When my tooth became badly infected (can you spell "procrastination?), the doctor prescribed pain pills. If I have to take pain medication in recovery, I make sure a trusted friend in the Fellowship is aware of what I'm taking and I'm accountable to that person. In this case, after a few days while I waited for my appointment, I became very depressed, feeling almost suicidal. One night I was lying in bed feeeling overwhelmed and it suddenly hit me: "Oh, pain medication. Depressant! Duh!"
I have been through major illness in my recovery, including a liver transplant five years ago. I understand how much pain we can withstand without pain medication, because once they stopped my morphine a few days post ICU, they never prescribed anything stronger for pain than a huge aspirin thingie, which gave me a huge resentment. The pain was intense. But guess what? I did not get loaded.
Over the years, I have seen many of my fellow Program members relapse, and some die, on pain medication. We must be ever vigilant if we must take pain meds. However, we do not have to suffer because we are addicts.

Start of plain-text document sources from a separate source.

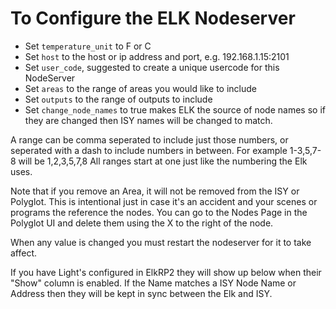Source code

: 
# To Configure the ELK Nodeserver

- Set `temperature_unit` to F or C
- Set `host` to the host or ip address and port, e.g. 192.168.1.15:2101
- Set `user_code`, suggested to create a unique usercode for this NodeServer
- Set `areas` to the range of areas you would like to include
- Set `outputs` to the range of outputs to include
- Set `change_node_names` to true makes ELK the source of node names so if they are changed then ISY names will be changed to match.

A range can be comma seperated to include just those numbers, or seperated with a dash to include numbers in between.  For example 1-3,5,7-8 will be 1,2,3,5,7,8
All ranges start at one just like the numbering the Elk uses.

Note that if you remove an Area, it will not be removed from the ISY or Polyglot.  This is intentional just in case it's an accident and your scenes or programs the reference the nodes.  You can go to the Nodes Page in the Polyglot UI and delete them using the X to the right of the node.

When any value is changed you must restart the nodeserver for it to take affect.

If you have Light's configured in ElkRP2 they will show up below when their "Show" column is enabled.  If the Name matches a ISY Node Name or Address then they will be kept in sync between the Elk and ISY.
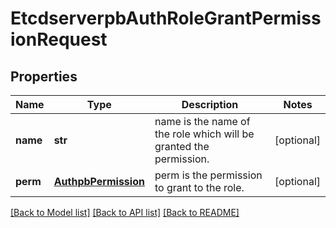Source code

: # EtcdserverpbAuthRoleGrantPermissionRequest

## Properties
Name | Type | Description | Notes
------------ | ------------- | ------------- | -------------
**name** | **str** | name is the name of the role which will be granted the permission. | [optional] 
**perm** | [**AuthpbPermission**](AuthpbPermission.md) | perm is the permission to grant to the role. | [optional] 

[[Back to Model list]](../README.md#documentation-for-models) [[Back to API list]](../README.md#documentation-for-api-endpoints) [[Back to README]](../README.md)


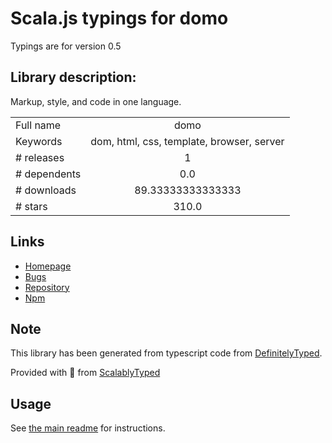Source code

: 
# Scala.js typings for domo

Typings are for version 0.5

## Library description:
Markup, style, and code in one language.

|                    |                 |
| ------------------ | :-------------: |
| Full name          | domo |
| Keywords           | dom, html, css, template, browser, server |
| # releases         | 1 |
| # dependents       | 0.0 |
| # downloads        | 89.33333333333333 |
| # stars            | 310.0 |

## Links
- [Homepage](https://github.com/jed/domo#readme)
- [Bugs](https://github.com/jed/domo/issues)
- [Repository](https://github.com/jed/domo)
- [Npm](https://www.npmjs.com/package/domo)
    


## Note
This library has been generated from typescript code from [DefinitelyTyped](https://definitelytyped.org).

Provided with :purple_heart: from [ScalablyTyped](https://github.com/oyvindberg/ScalablyTyped)

## Usage
See [the main readme](../../readme.md) for instructions.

Additionally, just because you tell your doc or dentist you are an "addict," YOU must take responsibility for the pain meds you accept from prescribers and those you take once you fill the script. The initials "MD" or "DDS" after a name imply little training on addiction. So buddies, it is up to us to remain vigilant against relapse.
I shall exit my soapbox and tell you I am glad to be back openly blogging. The professional issues I had earlier forced me to close my blog, and it is now back and steaming along. I may not post too frequently since I am very busy living a full and rewarding life.
If no one told you today they love you, I do.